Last week, I watched Dan Levy’s Netflix film, Good Grief. It was exactly the kind of wholesome, lighthearted, feel-good, get-in-your-feels type of movie that you think it is, in addition to the fact that it’s a Dan Levy original (1/2 of the duo behind Schitt’s Creek!) so I knew it wasn’t going to be cringe or cheesy, especially for a Netflix original. But what really intrigued me was the movie’s narrative focused on the solidity of friendships and how they are what keep us grounded, supported, and held, especially in the moments of extreme loss and heartbreak.
Without giving too much away, the movie touches upon a man grieving his husband’s death with the help of his two friends when they take a brief trip to Paris. As you learn more about each character, you understand that this trip is more than just a fun friends’ weekend getaway but rather a momentary escape for each of their own present fears. Dan’s genius screenwriting gently alludes to the relatable struggles and challenges most 30-something’s go through sans the dark and cynical vignettes — adulthood struggles that aren’t necessarily new but rather the kind of struggles that continue to hide in the corners of our growth and hold a heftier weight the older we get.
It made me recall all the trips I took fresh out of breakups, when I’d rally some friends who were down to do something a little spontaneous, though within reason. Grief will make you do some crazy things. Your body will go haywire for a bit because it’s unsure how to process the abrupt disturbance and find solid ground again. Your body will trigger your fight-or-flight mode because it thinks it’s unsafe or threatened.
In my case, flight is usually taken literally.
My first grief trip (because that’s what I’m calling them from now on) was a quick getaway to Puerto Rico with some friends. At first, I had only talked one of my girlfriends into going with me but somehow we managed to convince two more friends (both male, which I feel like is an important distinction). My guy friends didn’t know this was initially intended for me to heal heartbreak but I don’t think that fact would’ve changed the trip for them, anyway. Either way, as recent grads still grasping onto the spontaneity of naïveté, we barely hesitated to jump on a plane for warmth and sunshine in the middle of December.
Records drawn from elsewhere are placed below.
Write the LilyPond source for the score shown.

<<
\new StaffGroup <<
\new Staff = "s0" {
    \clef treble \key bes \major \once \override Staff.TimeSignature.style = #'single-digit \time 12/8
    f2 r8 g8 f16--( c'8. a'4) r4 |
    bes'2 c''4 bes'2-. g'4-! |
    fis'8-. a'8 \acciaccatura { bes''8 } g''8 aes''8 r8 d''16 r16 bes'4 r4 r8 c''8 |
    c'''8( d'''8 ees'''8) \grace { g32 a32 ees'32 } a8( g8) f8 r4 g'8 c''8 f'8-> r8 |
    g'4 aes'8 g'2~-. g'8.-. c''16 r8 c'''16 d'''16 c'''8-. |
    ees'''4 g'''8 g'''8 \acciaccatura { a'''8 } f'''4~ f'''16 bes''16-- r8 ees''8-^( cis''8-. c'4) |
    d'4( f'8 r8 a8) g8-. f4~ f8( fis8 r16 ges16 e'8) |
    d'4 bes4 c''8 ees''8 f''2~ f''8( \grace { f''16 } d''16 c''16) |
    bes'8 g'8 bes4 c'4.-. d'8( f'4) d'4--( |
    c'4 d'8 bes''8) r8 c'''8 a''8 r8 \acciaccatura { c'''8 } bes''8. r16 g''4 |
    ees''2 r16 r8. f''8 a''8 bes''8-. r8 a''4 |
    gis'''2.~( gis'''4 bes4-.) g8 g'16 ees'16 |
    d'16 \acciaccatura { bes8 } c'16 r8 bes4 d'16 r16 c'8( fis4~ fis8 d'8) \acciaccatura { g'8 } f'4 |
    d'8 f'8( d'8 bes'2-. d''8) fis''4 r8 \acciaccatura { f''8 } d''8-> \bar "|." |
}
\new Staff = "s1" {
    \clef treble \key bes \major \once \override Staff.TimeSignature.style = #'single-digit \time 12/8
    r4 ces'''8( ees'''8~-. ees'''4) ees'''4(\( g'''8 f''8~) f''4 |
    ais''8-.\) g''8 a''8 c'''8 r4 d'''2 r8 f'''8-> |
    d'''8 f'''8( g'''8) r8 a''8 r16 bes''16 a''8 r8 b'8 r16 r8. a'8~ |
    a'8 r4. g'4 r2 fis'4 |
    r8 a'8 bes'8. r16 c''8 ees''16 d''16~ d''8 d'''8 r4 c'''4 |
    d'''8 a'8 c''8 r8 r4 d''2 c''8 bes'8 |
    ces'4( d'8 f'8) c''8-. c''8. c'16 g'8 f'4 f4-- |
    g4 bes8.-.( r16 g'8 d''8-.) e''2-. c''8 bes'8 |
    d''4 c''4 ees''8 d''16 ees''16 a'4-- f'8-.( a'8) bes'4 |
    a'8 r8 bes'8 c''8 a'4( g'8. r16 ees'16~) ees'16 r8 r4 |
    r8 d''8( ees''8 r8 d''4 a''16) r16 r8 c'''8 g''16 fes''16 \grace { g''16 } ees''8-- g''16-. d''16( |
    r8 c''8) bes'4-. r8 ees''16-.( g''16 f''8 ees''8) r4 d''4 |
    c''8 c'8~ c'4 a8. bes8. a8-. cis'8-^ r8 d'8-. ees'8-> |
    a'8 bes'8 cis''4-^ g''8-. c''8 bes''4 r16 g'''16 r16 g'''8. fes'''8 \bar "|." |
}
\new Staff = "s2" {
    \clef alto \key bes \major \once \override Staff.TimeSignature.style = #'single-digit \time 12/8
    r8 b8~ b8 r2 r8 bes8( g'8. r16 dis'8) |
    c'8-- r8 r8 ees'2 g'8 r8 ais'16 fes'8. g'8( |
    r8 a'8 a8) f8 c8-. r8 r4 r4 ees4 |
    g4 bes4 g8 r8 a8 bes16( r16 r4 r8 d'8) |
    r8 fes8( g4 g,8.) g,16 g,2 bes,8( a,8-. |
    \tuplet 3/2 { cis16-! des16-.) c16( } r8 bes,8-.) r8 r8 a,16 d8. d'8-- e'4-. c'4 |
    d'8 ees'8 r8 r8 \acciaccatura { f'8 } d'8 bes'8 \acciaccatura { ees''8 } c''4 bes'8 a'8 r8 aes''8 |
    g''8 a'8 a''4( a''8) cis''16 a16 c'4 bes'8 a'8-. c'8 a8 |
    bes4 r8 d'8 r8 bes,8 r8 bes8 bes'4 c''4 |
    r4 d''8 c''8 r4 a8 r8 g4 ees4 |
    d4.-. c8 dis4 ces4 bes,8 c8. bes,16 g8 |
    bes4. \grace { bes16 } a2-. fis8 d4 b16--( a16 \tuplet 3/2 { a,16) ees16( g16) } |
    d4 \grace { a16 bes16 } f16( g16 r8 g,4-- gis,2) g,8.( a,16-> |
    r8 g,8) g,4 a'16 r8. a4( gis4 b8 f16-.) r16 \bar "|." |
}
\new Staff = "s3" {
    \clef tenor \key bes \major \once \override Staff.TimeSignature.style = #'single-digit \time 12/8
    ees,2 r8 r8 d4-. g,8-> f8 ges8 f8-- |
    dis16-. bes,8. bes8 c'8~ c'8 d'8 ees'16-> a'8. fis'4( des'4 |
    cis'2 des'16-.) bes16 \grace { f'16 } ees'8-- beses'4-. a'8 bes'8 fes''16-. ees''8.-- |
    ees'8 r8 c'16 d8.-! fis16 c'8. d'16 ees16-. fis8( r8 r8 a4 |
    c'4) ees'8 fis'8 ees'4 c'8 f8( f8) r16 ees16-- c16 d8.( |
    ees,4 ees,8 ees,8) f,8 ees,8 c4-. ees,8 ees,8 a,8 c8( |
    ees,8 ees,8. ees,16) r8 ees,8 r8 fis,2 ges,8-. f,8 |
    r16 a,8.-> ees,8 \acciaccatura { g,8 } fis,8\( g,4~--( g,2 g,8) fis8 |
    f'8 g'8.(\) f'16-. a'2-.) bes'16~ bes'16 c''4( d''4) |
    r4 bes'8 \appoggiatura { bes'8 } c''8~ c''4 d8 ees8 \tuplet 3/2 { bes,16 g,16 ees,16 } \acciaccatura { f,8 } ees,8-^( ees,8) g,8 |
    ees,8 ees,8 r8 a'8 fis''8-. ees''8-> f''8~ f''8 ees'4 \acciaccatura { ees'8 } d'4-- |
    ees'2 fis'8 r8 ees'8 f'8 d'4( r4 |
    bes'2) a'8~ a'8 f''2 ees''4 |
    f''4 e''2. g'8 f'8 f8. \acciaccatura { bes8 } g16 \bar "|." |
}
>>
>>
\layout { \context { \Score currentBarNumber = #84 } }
Suddenly and serendipitously, Puerto Rico ended up being the destination for two other grief trips with girlfriends following more heartbreak. While it’s mostly because it’s a quick flight that’s usually affordable, I think now, it’s a place that holds a special space in my heart because it’s become a familiarity that now feels like safety when unexpected grief throws me off balance and I’m struggling to find stability in my own reality. Grief will have you completely detach from your own body as though you were a walking corpse functioning on a reserved tank of clockwork routines. There’s something about physically taking your body out of sensitive spaces to remind yourself that you can, and you will, return to how you genuinely think and feel and safely exist within your own body once again.
I didn’t know it then but just as the movie opened, right before the title card displays the big letters of GOOD GRIEF, I immediately thought of my own friend trips that have healed me in ways I hadn’t known quite yet. It’s not to say that after those trips I was no longer heartbroken and had forgotten about the whole traumatic ordeal, but rather, those trips were a body reset that briefly reminded me of all the liveliness still stirring within me. Because when you dissociate from your own being in the wake of grief, you forget what it means to be a person altogether. You forget who you are anymore and how to be alive. Grief trips have brought me back to myself so I can tap into stowed away strength (I imagine a bright red box lodged somewhere that says, “In case of emergency, break glass”) to brace my body for more pain and sadness, instead of numbing myself to run away from the icky feelings of despair.
The thing is the body needs to operate on some comfortable cycle to regulate stability. It needs to feel all the good and all the bad. All the joy and all the pain. All the peace and all the discomfort. It’s a balancing act but it’s also maintaining yourself at the epicenter of your own existence. There’s a quote in the movie where a characters says, “To avoid sadness is also to avoid love” which reminded me of when I once wrote in an open letter to myself, “You can’t experience the greatness of your own existence without acknowledging the fullness of your lowest moments.” Each perspective extends the same resolution: the long stretches of your best, fantastical, jubilant self can be confidently explored because it takes the same emotional capacity and curiosity to explore and embrace the other side of those feelings as well.
Even as I’m thinking about it now, I guess any trip can really be a grief trip if you see it as an exploration of self to come back ready for new change. Because in that same manner, any trip is just as much healing whether you’re recovering from something or simply discovering more of yourself and the world. And as the infamous quote by Vision from the WandaVision show goes, “What is grief, if not love persevering?”
My grief trips are physical manifestations of my own love persevering. I hope you see it as such, too.